The agency has issued three continuous 90-day orders to force a coal plant in Michigan and an oil- and fossil-gas-fired plant in Pennsylvania to keep running. It is expected to soon extend the forced operations of a coal plant in Colorado and two coal plants in Indiana.
Meanwhile, the costs of restarting operations at plants on the verge of being shut down are mounting — and will be borne by customers who are already struggling with rising utility bills The Sierra Club estimates that DOE’s orders have added up to $269 million as of Tuesday afternoon. DOE’s orders have been silent on how to assign those costs, leading state utility regulators and grid operators to dispute how to apportion them out to utility customers across their regions.

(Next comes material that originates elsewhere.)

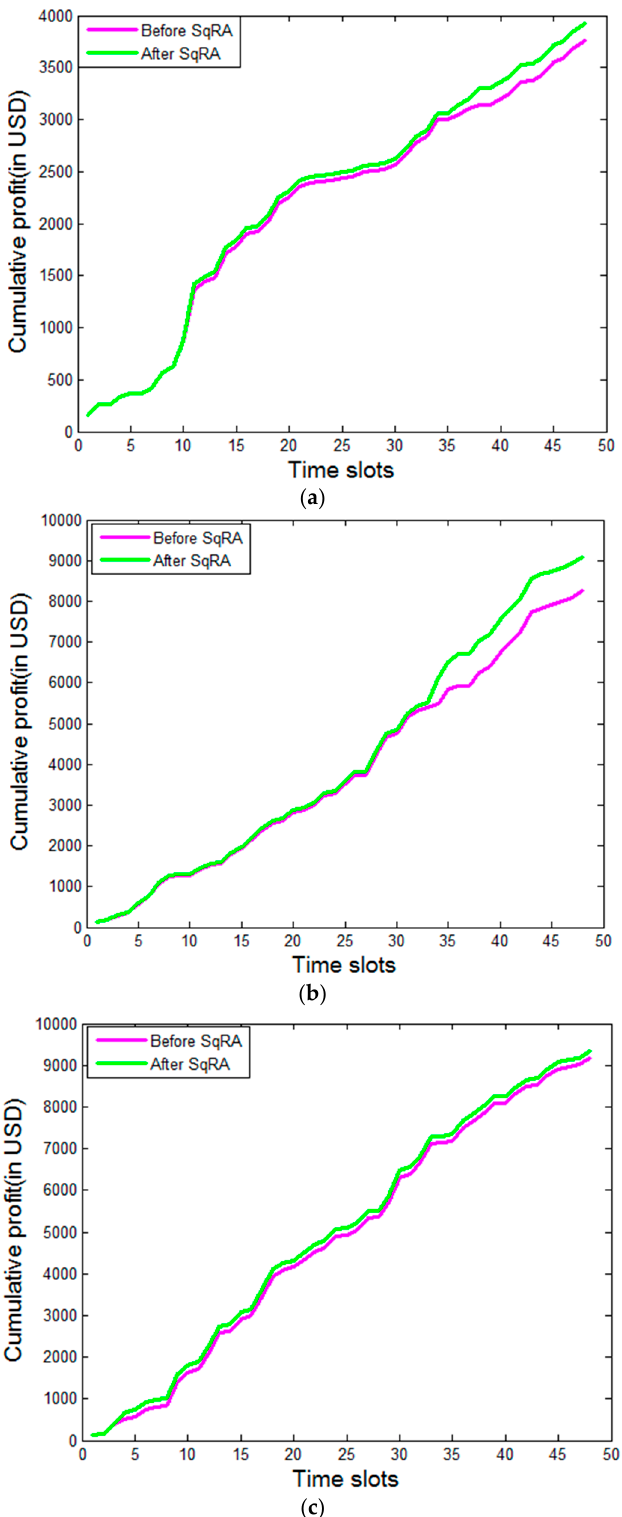
Figure 8. Profit earned by the IaaS providers over time before and after implementation of SqRA: ( a )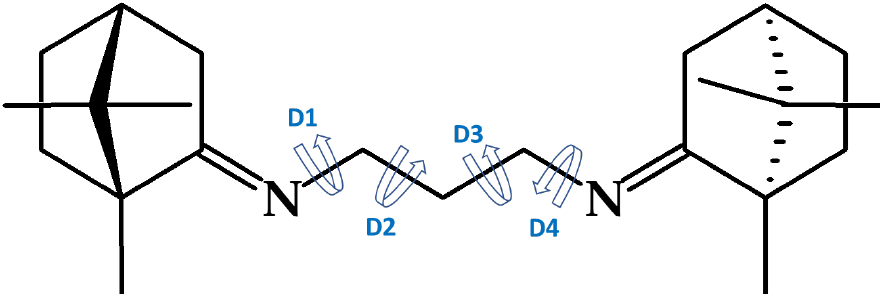
Scheme 1. Biscamphorolidenpropylenediamine {(1 R ,2 E ,4 R )-1,7,7-trimethyl- N -(3-{[(1 R ,2 E ,4 R )-1,7,7- trimethylbicyclo-[2.2.1]heptan-2-ylidene]amino}propyl)bicyclo [2.2.1]heptan-2-imine}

Washington state operates under a set of regulatory and energy market structures that complicate the matter of forcing TransAlta to generate power and foist those costs on utility customers. The Centralia facility is a “merchant” plant, meaning it cannot recover the cost of fuel and maintenance from captive utility customers, and must sign contracts with utilities or other energy buyers to earn enough money to stay open.
For the past decade, Washington state and TransAlta have planned to convert the Centralia plant to run on fossil gas. Kousinioris said last month that this plan remains in place. TransAlta has also secured an agreement to sell future gas-fired energy to utility Puget Sound Energy, he said. Meanwhile, the company has no contracted customers for the plant’s coal-fired power, making it unclear how it would be compensated if forced to generate that power.
Critics accuse the DOE of twisting the law and fabricating grid emergencies to serve the Trump administration’s pro-coal agenda. State attorneys general and environmental groups have brought legal challenges against each of DOE’s must-run orders. The first of these challenges, to DOE’s order for the J.H. Campbell coal plant in Michigan, now awaits a hearing in the U.S. Court of Appeals for the D.C. Circuit.
In a Tuesday email, a DOE spokesperson did not address Canary Media’s questions regarding the critiques raised by these legal challenges, stating that such questions could be answered by reading the agency’s orders. “The Trump Administration is committed to preventing the premature retirement of baseload power plants and building as much reliable, dispatchable generation as possible to achieve energy dominance,” the spokesperson said.
The DOE has not responded to a clarification request from environmental groups on how the agency plans to use its Section 202(c) authority as the language of the law intends. That includes ensuring it forces the Centralia plant to operate “only as necessary to address a ‘loss of power to homes, businesses, and facilities critical to the national defense,’” as DOE’s order states it will do.
DOE has relied on broad and unsubstantiated claims of the risk of longer-term grid supply shortfalls to justify its emergency must-run orders, in Washington state and beyond. But the underlying law that the DOE is using doesn’t allow that, Kelly said.
“The core point here is that 202(c) is intended for real emergency situations, like an act of war, which is specified in the statute, or extreme weather situations that require specific responses,” he said. “Never before this administration has it been used as some sort of long-term planning tool.”
The legal challenges against DOE make this point clear, he said. “We hope we’ll see strong decisions that show how 202(c) is meant to be used and overturn these unlawful orders.”